Unter den grösseren Schwellenmärkten gefällt mir Indien, da es von niedrigen Rohstoffpreisen profitiert und nur begrenzt vom schwächeren Wachstum in China betroffen ist. Die Schuldenlast ist zwar ziemlich hoch, aber da ein Grossteil davon in Lokalwährung denominiert ist, ist sie dennoch tragbar. Die Inflation liegt bei etwa 6 Prozent und dürfte sich noch weiter in Richtung des Zielniveaus von 4 Prozent bewegen. Seit Narendra Modi 2014 die Wahlen gewann, hat er einige sinnvolle Reformen umgesetzt. Am Markt und in den Preisen indischer Anleihen ist dies allerdings bereits berücksichtigt.
Besonders mag ich ausserdem diejenigen Schwellenländer, die von der Stärke der US-Wirtschaft profitieren können. Dazu zählt Mexiko als wichtiger US-Exporteur, aber auch einige kleinere Märkte in Mittelamerika und der Karibik. Länder wie Honduras, Guatemala und die Dominikanische Republik profitieren von höheren Geldtransfers ihrer Staatsbürger, die in den USA leben und arbeiten. Ein Sieg Donald Trumps bei der US-Präsidentschaftswahl im November könnte sich allerdings auf dieses Anlagethema auswirken.
Für welche Länder dürfte es Ihrer Ansicht nach künftig schwer werden und warum?
Da sind zum Beispiel die mittel- und osteuropäischen Staaten zu nennen, die vom bevorstehenden Brexit besonders stark betroffen sind. Auch die Türkei hat mit einigen politischen und wirtschaftlichen Problemen zu kämpfen, die durch die jüngste Herabstufung ihrer Kreditwürdigkeit noch erschwert wurden. Nicht zuletzt hat natürlich Brasilien im letzten Jahr viel Aufmerksamkeit erregt. Der neue Präsident Michel Temer muss das Land aus der Krise führen und kann sich auf ein günstiges Umfeld stützen. Das Leistungsbilanzdefizit Brasiliens schrumpft zurzeit und auch die Inflation wird allmählich schwächer. Für eine nachhaltige Erholung Brasiliens ist es jedoch sehr wichtig, dass Temer Reformen durchsetzt. Vor allem die sozialen Sicherungssysteme müssen dringend erneuert werden, um die brasilianische Schuldendynamik zu lösen.

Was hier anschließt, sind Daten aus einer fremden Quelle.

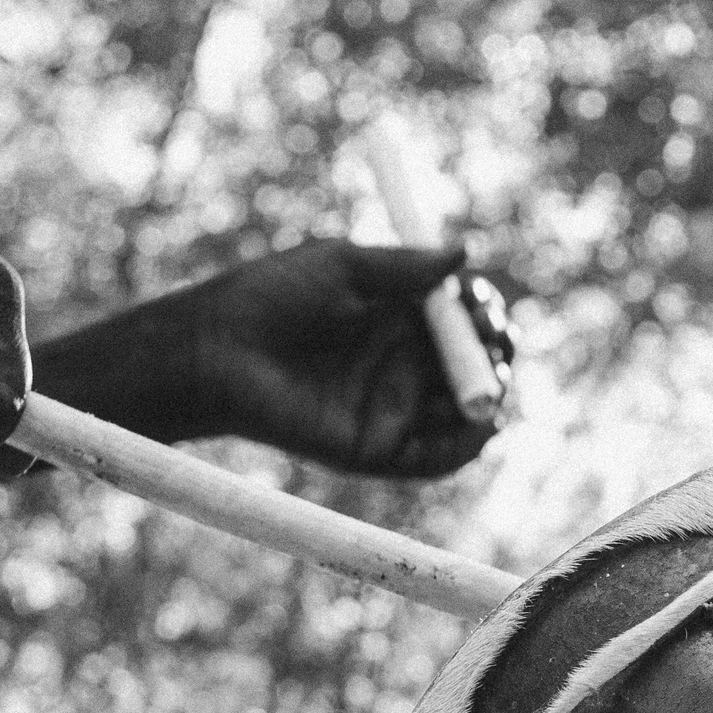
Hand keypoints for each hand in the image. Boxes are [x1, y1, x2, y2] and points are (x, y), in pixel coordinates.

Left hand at [178, 240, 498, 477]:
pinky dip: (468, 445)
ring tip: (484, 376)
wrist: (215, 350)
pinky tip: (479, 420)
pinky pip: (439, 458)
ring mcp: (395, 411)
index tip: (481, 302)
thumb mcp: (341, 266)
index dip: (483, 313)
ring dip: (489, 394)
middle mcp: (404, 367)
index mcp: (400, 319)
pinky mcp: (381, 452)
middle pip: (477, 367)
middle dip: (497, 352)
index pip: (465, 321)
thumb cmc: (268, 298)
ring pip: (468, 413)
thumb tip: (464, 254)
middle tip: (492, 338)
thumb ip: (403, 267)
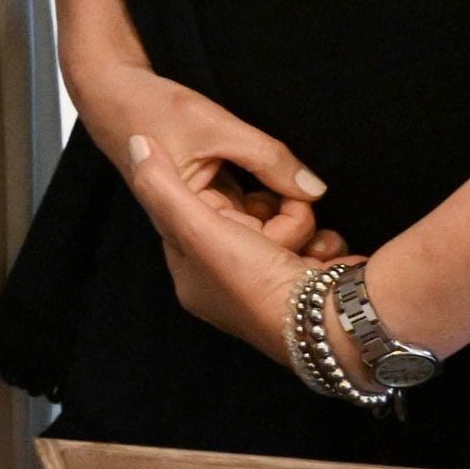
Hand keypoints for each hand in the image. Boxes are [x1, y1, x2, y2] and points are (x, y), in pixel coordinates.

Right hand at [70, 56, 337, 260]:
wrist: (108, 90)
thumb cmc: (151, 107)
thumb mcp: (217, 128)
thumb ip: (268, 158)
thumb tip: (315, 189)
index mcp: (184, 221)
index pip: (251, 240)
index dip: (287, 224)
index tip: (306, 197)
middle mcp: (190, 228)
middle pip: (253, 241)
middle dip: (289, 225)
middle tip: (312, 200)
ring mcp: (198, 216)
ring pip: (251, 227)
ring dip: (280, 215)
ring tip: (302, 195)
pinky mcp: (204, 202)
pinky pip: (242, 211)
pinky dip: (265, 203)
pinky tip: (282, 189)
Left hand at [119, 130, 345, 370]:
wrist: (332, 325)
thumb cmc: (254, 282)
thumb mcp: (196, 228)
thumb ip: (162, 184)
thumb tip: (137, 143)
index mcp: (194, 279)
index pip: (193, 216)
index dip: (214, 196)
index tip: (234, 196)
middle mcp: (229, 288)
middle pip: (243, 219)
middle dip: (267, 210)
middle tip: (278, 213)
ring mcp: (272, 288)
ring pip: (280, 228)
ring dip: (299, 223)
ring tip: (307, 238)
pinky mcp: (310, 285)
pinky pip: (311, 245)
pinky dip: (322, 242)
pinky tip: (324, 251)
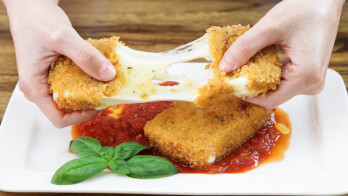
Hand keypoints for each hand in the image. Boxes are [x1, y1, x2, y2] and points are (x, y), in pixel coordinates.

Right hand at [4, 0, 115, 126]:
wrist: (31, 7)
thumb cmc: (37, 20)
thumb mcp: (63, 37)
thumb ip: (86, 56)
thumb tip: (108, 75)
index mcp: (34, 86)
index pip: (59, 118)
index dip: (81, 116)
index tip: (100, 104)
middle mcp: (39, 88)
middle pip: (67, 109)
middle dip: (89, 103)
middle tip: (107, 90)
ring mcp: (46, 81)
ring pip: (71, 97)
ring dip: (89, 91)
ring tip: (104, 81)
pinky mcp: (54, 74)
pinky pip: (72, 84)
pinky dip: (86, 80)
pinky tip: (97, 70)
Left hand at [219, 0, 343, 108]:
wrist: (324, 1)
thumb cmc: (306, 9)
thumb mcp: (269, 28)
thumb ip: (245, 48)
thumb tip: (225, 67)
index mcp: (306, 76)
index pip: (270, 100)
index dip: (247, 94)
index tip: (231, 84)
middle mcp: (312, 83)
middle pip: (273, 95)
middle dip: (252, 85)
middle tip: (235, 71)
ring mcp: (311, 80)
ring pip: (277, 88)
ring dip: (259, 78)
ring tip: (247, 63)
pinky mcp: (308, 74)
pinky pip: (284, 81)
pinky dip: (269, 73)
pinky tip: (261, 60)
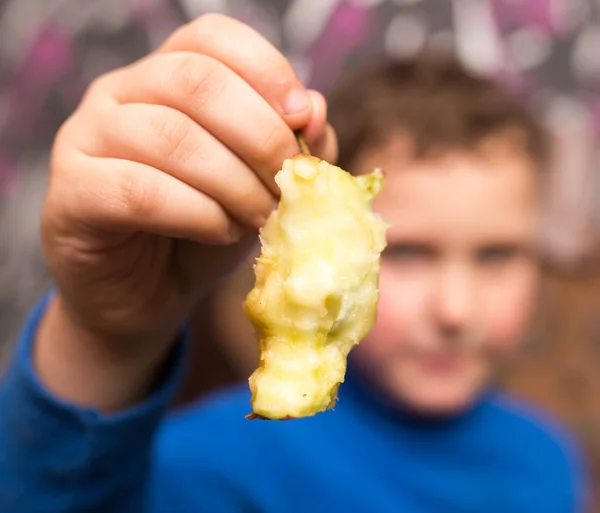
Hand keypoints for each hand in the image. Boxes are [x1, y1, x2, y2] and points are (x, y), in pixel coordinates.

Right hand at [35, 14, 336, 409]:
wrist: (148, 293)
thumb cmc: (204, 231)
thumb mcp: (258, 186)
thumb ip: (288, 147)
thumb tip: (313, 110)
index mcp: (166, 77)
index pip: (212, 38)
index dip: (267, 70)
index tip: (302, 119)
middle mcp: (119, 92)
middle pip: (196, 81)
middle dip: (260, 135)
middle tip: (287, 184)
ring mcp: (87, 137)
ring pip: (170, 137)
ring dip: (233, 183)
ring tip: (257, 217)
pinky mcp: (71, 193)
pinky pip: (139, 191)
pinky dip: (197, 214)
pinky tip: (221, 232)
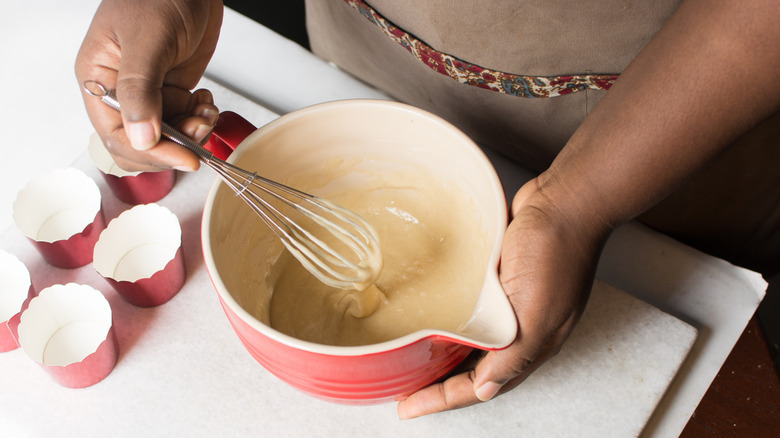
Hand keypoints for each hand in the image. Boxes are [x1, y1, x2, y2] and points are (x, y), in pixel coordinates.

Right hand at [75, 0, 223, 171]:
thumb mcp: (147, 40)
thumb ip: (140, 90)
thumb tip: (140, 137)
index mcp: (98, 80)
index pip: (116, 136)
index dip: (151, 152)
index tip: (184, 156)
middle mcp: (121, 93)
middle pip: (141, 145)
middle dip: (174, 145)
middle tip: (200, 129)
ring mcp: (149, 94)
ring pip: (168, 137)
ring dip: (193, 131)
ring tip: (206, 110)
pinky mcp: (172, 91)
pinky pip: (184, 122)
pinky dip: (200, 118)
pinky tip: (206, 101)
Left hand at [397, 178, 607, 418]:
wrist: (565, 200)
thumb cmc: (557, 252)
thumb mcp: (539, 313)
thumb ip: (514, 356)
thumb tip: (485, 390)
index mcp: (532, 344)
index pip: (481, 386)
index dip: (443, 399)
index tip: (408, 407)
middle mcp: (520, 329)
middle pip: (473, 370)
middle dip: (438, 384)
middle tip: (403, 389)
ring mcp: (510, 305)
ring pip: (471, 342)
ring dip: (442, 355)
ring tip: (410, 360)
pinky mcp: (500, 280)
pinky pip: (471, 311)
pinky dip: (451, 320)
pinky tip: (431, 316)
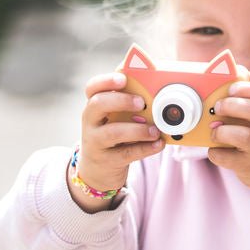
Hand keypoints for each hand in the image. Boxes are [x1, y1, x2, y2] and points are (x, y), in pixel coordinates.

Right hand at [71, 72, 163, 212]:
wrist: (98, 170)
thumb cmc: (113, 136)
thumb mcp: (116, 118)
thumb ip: (130, 106)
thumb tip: (158, 94)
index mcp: (95, 106)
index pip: (92, 88)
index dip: (106, 81)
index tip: (123, 79)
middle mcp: (91, 122)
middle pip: (97, 104)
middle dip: (121, 101)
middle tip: (142, 103)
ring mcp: (96, 142)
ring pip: (112, 132)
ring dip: (137, 129)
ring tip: (155, 130)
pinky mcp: (106, 161)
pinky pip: (126, 153)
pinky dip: (145, 148)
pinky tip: (158, 144)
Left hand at [207, 81, 249, 223]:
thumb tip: (239, 70)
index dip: (248, 88)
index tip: (231, 88)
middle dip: (231, 105)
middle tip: (217, 107)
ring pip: (244, 136)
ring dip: (222, 131)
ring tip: (215, 131)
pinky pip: (230, 158)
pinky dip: (217, 153)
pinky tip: (215, 150)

Was sind die grössten Probleme, mit denen die Schwellenmärkte derzeit zu kämpfen haben?
Viele Anleger sind besorgt, dass der Brexit das Wirtschaftswachstum in Grossbritannien, Europa und letztlich global bremsen kann und zudem der Handelsprotektionismus wieder auflebt. Darunter würden auch die Schwellenländer leiden. Eine protektionistische Gefahr ginge auch von Donald Trump als US-Präsidenten aus. Er hat bereits angekündigt, dass er die derzeitige Handelsbeziehung der USA zu China ändern will. Einfuhrzölle oder andere Importbarrieren für chinesische Waren könnten jedoch eine Gegenreaktion durch China hervorrufen und die Wirtschaft beider Märkte stören. Immerhin ist China derzeit der grösste Lieferant von Importgütern in die USA und gleichzeitig der drittgrösste Exportmarkt für die Amerikaner. Wie stark die Auswirkungen für China sind, hängt aber davon ab, ob auch der Renminbi und der Finanzsektor getroffen würden. Für das restliche Asien, insbesondere für kleinere und offenere Volkswirtschaften wie Singapur, Taiwan und Malaysia, wären die negativen Auswirkungen auf das Wachstum wesentlich stärker, da der Export in diesem Ländern in hohem Mass zur Wirtschaftstätigkeit beiträgt. Im Falle eines Handelskriegs zwischen den USA und China würden die Währungen dieser Länder aller Wahrscheinlichkeit nach abwerten.
Claudia Calich kam im Oktober 2013 als Spezialistin für Schwellenmarktanleihen zu M&G und wurde im Dezember 2013 zur Fondsmanagerin des M&G Emerging Markets Bond Fund ernannt. Im Juli 2015 übernahm sie zusätzlich als Leitende Fondsmanagerin den M&G Global Government Bond Fund und wurde zur Stellvertretenden Fondsmanagerin des M&G Global Macro Bond Fund ernannt. Claudia Calich verfügt über mehr als 20 Jahre Erfahrung mit Schwellenmärkten und war zuletzt als Senior Portfolio Manager bei Invesco in New York tätig. Davor arbeitete sie in verschiedenen Positionen bei Oppenheimer Funds, Fuji Bank, Standard & Poor’s sowie Reuters. Claudia Calich schloss 1989 ihr Studium an der Susquehanna University mit einem BA Honours in Economics ab und besitzt überdies einen Masterabschluss in International Economics der International University of Japan in Niigata.